The consultation requested an opinion as to whether the new securities “transferred directly or indirectly as payment or as refinancing of preexisting debts”, have “the same exemptions and tax benefits stated in Law No 23,576 as those securities that are being exchanged”.
The Opinion points out that Section 36, Subsection 1 of the Negotiable Obligations Law No 23,576 states, as one of the requirements to have the beneficial tax treatment of such law, that “the negotiable obligations must be placed through public offer, having the respective authorization granted by the Securities Commission for that purpose”. Thus, the Opinion indicates that two different and independent conditions are required:
(i) the existence of an authorization granted by the CNV, and
(ii) the placement of the negotiable obligations through public offer.
Even though the CNV points out the abstract character of the consultation and the possibility of a different interpretation on a concrete case, the Opinion indicates that the tax benefits would apply to negotiable obligations issued in exchange of “fiduciary debt securities” that already had such benefits. With partial citations of previous opinions of the CNV, the Opinion emphasizes that:
(a) “... the exchange involves a subrogation according to which ‘the new negotiable bonds’ will take the place of the fiduciary securities ...”;
(b) “... because it is deemed to be an exchange of fiduciary debt securities for ‘new negotiable obligations’, from an effective and real placement through public offer of the first, there is no problem in concluding that the latter have that circumstance regarding the tax benefits ...”;
(c) “... if the debt actually continues to exist due to the lack of payment, its refinancing, in principle, is part of a wider process when ‘new’ securities are issued in subrogation of the ‘old ones’. The first, although new, remain linked to the initial credit still owed ...”.

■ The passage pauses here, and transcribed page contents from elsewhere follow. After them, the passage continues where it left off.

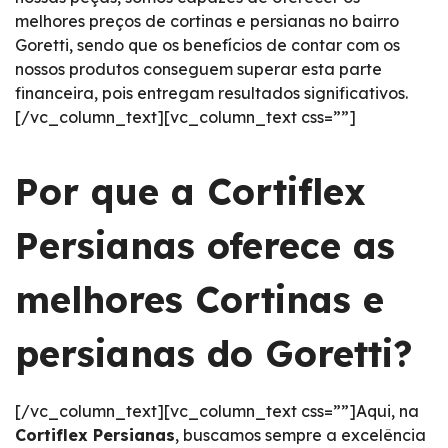
melhores preços de cortinas e persianas no bairro
Goretti, sendo que os benefícios de contar com os
nossos produtos conseguem superar esta parte
financeira, pois entregam resultados significativos.
[/vc_column_text][vc_column_text css=””]
Por que a Cortiflex
Persianas oferece as
melhores Cortinas e
persianas do Goretti?
[/vc_column_text][vc_column_text css=””]Aqui, na
Cortiflex Persianas
, buscamos sempre a excelência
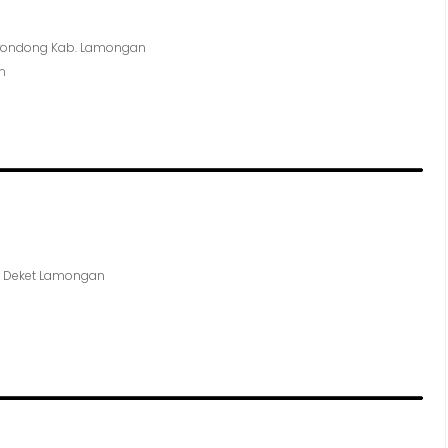
 Brondong Kab. Lamongan
m
on Deket Lamongan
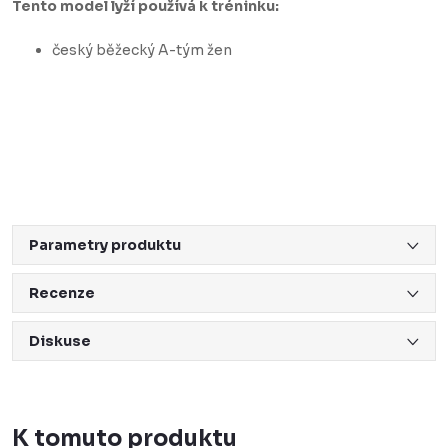
Tento model lyží používá k tréninku:
český běžecký A-tým žen
Parametry produktu
Recenze
Diskuse
K tomuto produktu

The Opinion also indicates that the new issuance of negotiable obligations is accessory to the first one and, therefore, will depend on it. It states that if in a normal exchange the existence of the first issuance was ignored, the second issuance would lack autonomy, and would not have its own life because it would depend on the precedent that justifies it.
Even though the opinion is not explicit, the conclusion seems to be based on the non-existence of a new cause for the negotiable obligations issued in replacement of previous securities. In other words, it seems that as there is no “novation” of the original obligations, the tax proceeding applied to the new obligations may not differ from the one applied to the original securities. It is not clear if the placement of the new obligations between the original securities holders would qualify as placement through public offer, or if this would be necessary for the new securities in having the same tax treatment as the exchanged securities.
The opinion’s conclusions could be important in refinancing debts proceedings in which there is no novation of the obligations, or in “extra-judicial reorganization proceedings” assuming that they do not produce “novation”.
However, the opinion concludes that it is the Fiscal Authority who should interpret the applicable tax treatment, as indicated in Decision No 16/2002 of the Dirección de Asesoria Técnica de la Administración Federal de Ingresos Públicos, issued on January 25, 2002.
This insight is a brief comment on legal news in Argentina; it does not purport to be an exhaustive analysis or to provide legal advice.